Bir buçuk ay kadar önce açılan ve Türkiye medyasına da yansıyan davanın özeti şu:
“Hilmi D. isimli bir şahıs, bankadan aldığı borcu ödeyemez ve mahkemeye verilir. Mahkeme, borcunu ödemesi için Hilmi D. aleyhine karar alır. Karara rağmen borcunu ödeyemeyen davalı Hilmi D. hapis cezasına çarptırılır.”
Bunun üzerine Hilmi D., avukatları vasıtasıyla konuyu AİHM’e taşımaya karar verir. AİHM’de açılan davanın dayandırıldığı gerekçe, Avrupa İnsan Hakları Sözleşmesi’nin 4 Numaralı protokolüne dayandırılır. 4 no’lu protokolün 1’inci maddesi “Borçtan dolayı özgürlüğünden yoksun bırakılına yasağı” başlığını taşımakta ve şöyle demektedir:
“Hiç kimse, yalnızca akdi ilişkiden doğan bir yükümlülüğü yerine getirememiş olmasından dolayı özgürlüğünden yoksun bırakılamaz.”
1963’te kabul edilen sözkonusu protokole taraf ülkelerden biri de Türkiye…
Yani mahkemenin alacağı karara uyacağını Ankara kabul etmiş durumda…
AİHS 4 no’lu protokolünün birinci maddesine tıpatıp benzeyen bir madde de BM Siyasi ve Medeni Haklar Uluslararası Sözleşmesi’nde var.

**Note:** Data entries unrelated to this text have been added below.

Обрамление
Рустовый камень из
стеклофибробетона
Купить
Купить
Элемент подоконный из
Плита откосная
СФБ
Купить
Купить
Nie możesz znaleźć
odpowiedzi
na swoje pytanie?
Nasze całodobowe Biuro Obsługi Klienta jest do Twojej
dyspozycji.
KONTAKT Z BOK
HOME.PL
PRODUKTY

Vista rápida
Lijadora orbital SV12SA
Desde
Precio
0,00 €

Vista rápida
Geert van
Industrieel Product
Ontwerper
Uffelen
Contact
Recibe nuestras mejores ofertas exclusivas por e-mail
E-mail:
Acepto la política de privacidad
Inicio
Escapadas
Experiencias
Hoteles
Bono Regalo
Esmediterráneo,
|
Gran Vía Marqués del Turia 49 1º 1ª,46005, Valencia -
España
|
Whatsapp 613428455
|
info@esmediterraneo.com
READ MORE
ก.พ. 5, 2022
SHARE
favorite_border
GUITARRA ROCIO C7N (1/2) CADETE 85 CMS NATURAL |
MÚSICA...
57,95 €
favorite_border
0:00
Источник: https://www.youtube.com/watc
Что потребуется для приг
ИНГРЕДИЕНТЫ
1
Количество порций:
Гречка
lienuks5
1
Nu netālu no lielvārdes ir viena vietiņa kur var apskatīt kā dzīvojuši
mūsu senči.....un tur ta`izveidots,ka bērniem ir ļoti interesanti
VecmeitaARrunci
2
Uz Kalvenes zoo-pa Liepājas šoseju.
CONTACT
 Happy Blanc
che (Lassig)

“Borç nedeniyle hapis yasağı” başlığını taşıyan 11’inci maddesi şunu söylüyor:
“Hiç kimse sırf sözleşmeden doğan yükümlülüklerini yerine getiremediği gerekçesiyle hapsedilemez.”
Sözkonusu sözleşmenin yürürlük tarihi 1976…
**
Bu uluslararası metinler ve TC yurttaşı Hilmi D.’nin AİHM’de açtığı davanın ülkemizde sayıları giderek artan “borç mahkumları”na nasıl bir etkisi olacak, belli değil…
Uzman hukukçular, söz konusu uluslararası metinler ve AİHM’de açılan dava konusunda ‘sap ile saman karışmasın’ uyarısında bulunuyor.
Zira KKTC mahkemelerinin verdiği hapis cezası kararları doğrudan ‘borcunu ödeyememek’ten değil, ‘borcu ödeme emri evren mahkeme kararını uygulamamak’tan kaynaklanıyor!..
Yani borçlular ‘mahkeme kararına uymadıkları’ için, bir sonraki aşamada mahkeme tarafından hapse gönderiliyorlar.
Dolayısıyla BM ve AİHM metinlerinde yer verilen “Kimse borcundan dolayı hapse gönderilemez” maddesi, doğrudan bu tür kararları etkilemiyor.
Söz konusu maddenin uluslararası hukukta yer bulmasının gerekçesi ise çok açık ve mantıklı:
Eğer siz borcu olan bir kişiyi hapse sokarsanız, borcunu ödemesine yardımcı olamazsınız. Hapisteyken para kazanma şansı olmadığına göre, bu durum ‘davacı’ durumundaki alacaklının lehine de olmaz. Dolayısıyla borçlunun hapse gönderilmesi kimsenin işine yaramaz.
Bununla birlikte, hukukçular mahkeme kararlarına riayet etmemenin de hukuk devletlerinde kabul edilemez olduğuna vurgu yapıyor.
Ancak TV yurttaşı Hilmi D’nin açtığı davada AİHM’in ‘geniş bir yorum’ yapması ve başvuru sahibini haklı bulması halinde, KKTC’de de borçlularla ilgili mahkeme kararlarının bundan etkileneceğine dikkat çekiliyor.